Nesse sentido, a entrada precoce numa creche, em que os bebés passam os dias inteiros em grupo e com uma atenção pouco individualizada, não é positiva e pode mesmo "deixar marcas”, defende o especialista, considerando que isso "expõe os bebés a uma situação de stress crónico continuado”.

“Uma relação individual de guarda é melhor do que uma relação em grupo. Se tivermos uma ama muito boa e uma creche muito boa, é preferível uma ama”, salienta.

Pedro Caldeira da Silva é diretor da Unidade de Primeira Infância do serviço de pedopsiquiatria do Hospital Dona Estefânia, em Lisboa
José Fernandes

De acordo com o pedopsiquiatra, o não estabelecimento de “vinculações afetivas seguras em idade precoce deixa cicatrizes físicas no cérebro, com alterações nas redes neuronais, que se traduzem em alterações nos comportamentos”.

É sabido que a vivência de situações traumáticas na primeira infância não apenas aumenta o risco de a criança vir a sofrer de perturbações mentais ao longo da vida, como inclusivamente de vir a sofrer de determinadas doenças físicas.

“Experiências adversas na infância, de conflitualidade familiar ou abuso físico, humilhação, abandono e insuficiência relacional, estão diretamente relacionadas com o aumento de risco para hipertensão, diabetes, cancro ou alcoolismo. O corpo guarda memória destas experiências traumáticas e há consequências mais tarde”, alerta.

Mas os efeitos não surgem apenas a longo prazo. A depressão pode instalar-se desde muito cedo e com sintomas semelhantes aos do adulto, nomeadamente “desinteresse pela relação, que é manifestado por um evitamento do olhar, pouco envolvimento com o outro, irritabilidade, choro frequente, poucas manifestações de alegria, alterações do sono e do apetite, um aparente atraso do desenvolvimento por anedonia, e falta de vontade de explorar o mundo”.

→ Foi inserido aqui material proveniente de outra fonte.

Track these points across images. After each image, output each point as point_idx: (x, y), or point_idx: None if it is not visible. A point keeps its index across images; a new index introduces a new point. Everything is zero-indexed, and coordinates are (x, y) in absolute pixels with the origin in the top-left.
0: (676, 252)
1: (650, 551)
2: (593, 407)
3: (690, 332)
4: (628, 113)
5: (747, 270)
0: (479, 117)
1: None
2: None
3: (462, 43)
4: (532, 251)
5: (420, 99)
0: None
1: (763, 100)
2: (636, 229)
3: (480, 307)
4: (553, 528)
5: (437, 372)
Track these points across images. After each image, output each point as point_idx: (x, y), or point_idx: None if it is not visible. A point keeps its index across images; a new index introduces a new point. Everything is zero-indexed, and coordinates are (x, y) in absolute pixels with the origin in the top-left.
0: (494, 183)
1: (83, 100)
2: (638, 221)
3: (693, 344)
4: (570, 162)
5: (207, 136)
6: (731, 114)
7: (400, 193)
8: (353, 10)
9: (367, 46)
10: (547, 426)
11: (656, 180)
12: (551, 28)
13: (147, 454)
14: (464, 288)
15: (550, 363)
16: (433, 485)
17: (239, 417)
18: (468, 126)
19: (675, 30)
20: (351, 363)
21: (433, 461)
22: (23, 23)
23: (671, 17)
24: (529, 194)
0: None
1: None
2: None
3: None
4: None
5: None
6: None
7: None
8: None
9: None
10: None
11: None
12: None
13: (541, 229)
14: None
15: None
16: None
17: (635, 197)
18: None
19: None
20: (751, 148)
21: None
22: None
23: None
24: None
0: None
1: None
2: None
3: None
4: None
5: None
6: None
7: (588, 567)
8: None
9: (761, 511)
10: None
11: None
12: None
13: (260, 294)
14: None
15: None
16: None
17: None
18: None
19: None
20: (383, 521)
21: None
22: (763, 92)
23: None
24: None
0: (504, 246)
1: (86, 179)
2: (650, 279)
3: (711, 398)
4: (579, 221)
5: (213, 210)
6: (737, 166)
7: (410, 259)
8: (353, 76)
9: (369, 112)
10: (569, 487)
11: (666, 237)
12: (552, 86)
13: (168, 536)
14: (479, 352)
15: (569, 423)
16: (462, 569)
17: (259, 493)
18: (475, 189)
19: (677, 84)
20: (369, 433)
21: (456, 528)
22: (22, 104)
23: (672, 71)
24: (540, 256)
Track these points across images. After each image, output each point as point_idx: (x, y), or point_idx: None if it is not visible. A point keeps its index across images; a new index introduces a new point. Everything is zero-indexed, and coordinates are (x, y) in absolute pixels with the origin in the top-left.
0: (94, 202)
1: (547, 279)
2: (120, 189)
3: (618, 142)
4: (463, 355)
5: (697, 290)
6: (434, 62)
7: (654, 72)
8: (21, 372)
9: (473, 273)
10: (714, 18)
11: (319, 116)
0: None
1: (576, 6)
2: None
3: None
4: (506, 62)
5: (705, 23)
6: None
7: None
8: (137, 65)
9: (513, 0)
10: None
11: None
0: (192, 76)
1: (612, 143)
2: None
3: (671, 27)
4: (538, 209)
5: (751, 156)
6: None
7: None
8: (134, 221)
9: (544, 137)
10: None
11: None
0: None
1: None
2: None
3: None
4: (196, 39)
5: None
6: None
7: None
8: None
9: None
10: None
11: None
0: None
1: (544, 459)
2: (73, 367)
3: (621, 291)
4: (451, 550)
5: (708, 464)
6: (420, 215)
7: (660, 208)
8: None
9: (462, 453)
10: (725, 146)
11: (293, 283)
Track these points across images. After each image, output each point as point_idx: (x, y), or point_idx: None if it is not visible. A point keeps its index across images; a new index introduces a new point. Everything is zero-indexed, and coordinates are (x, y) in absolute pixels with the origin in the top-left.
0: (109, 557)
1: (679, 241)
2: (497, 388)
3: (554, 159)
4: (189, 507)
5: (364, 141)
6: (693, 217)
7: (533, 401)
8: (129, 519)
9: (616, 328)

Na entrevista, Pedro Caldeira da Silva conta a história de um bebé de apenas quatro meses, o "paciente" mais novo que observou com sintomas de depressão e a quem teve de fazer uma “reanimação psicológica”.

As especificidades do tratamento na primeira infância foi um dos temas abordados neste episódio, que se debruçou ainda sobre a forma como algumas perturbações do neurodesenvolvimento, como o autismo, podem manifestar-se desde os primeiros meses de vida.

“Que voz é esta?” é o nome do podcast do Expresso dedicado à saúde mental. Todas as semanas, as jornalistas Joana Pereira Bastos e Helena Bento dão voz a quem vive com ansiedade, depressão, fobia ou outros problemas de saúde mental, ouvindo igualmente os mais reputados especialistas nestas áreas. Sem estigma nem rodeios, fala-se de doenças e sintomas, tratamentos e terapias, mas também de prevenção e das melhores estratégias para promover o bem-estar psicológico. O podcast conta com o apoio científico de José Miguel Caldas de Almeida, psiquiatra e ex-coordenador nacional para a saúde mental.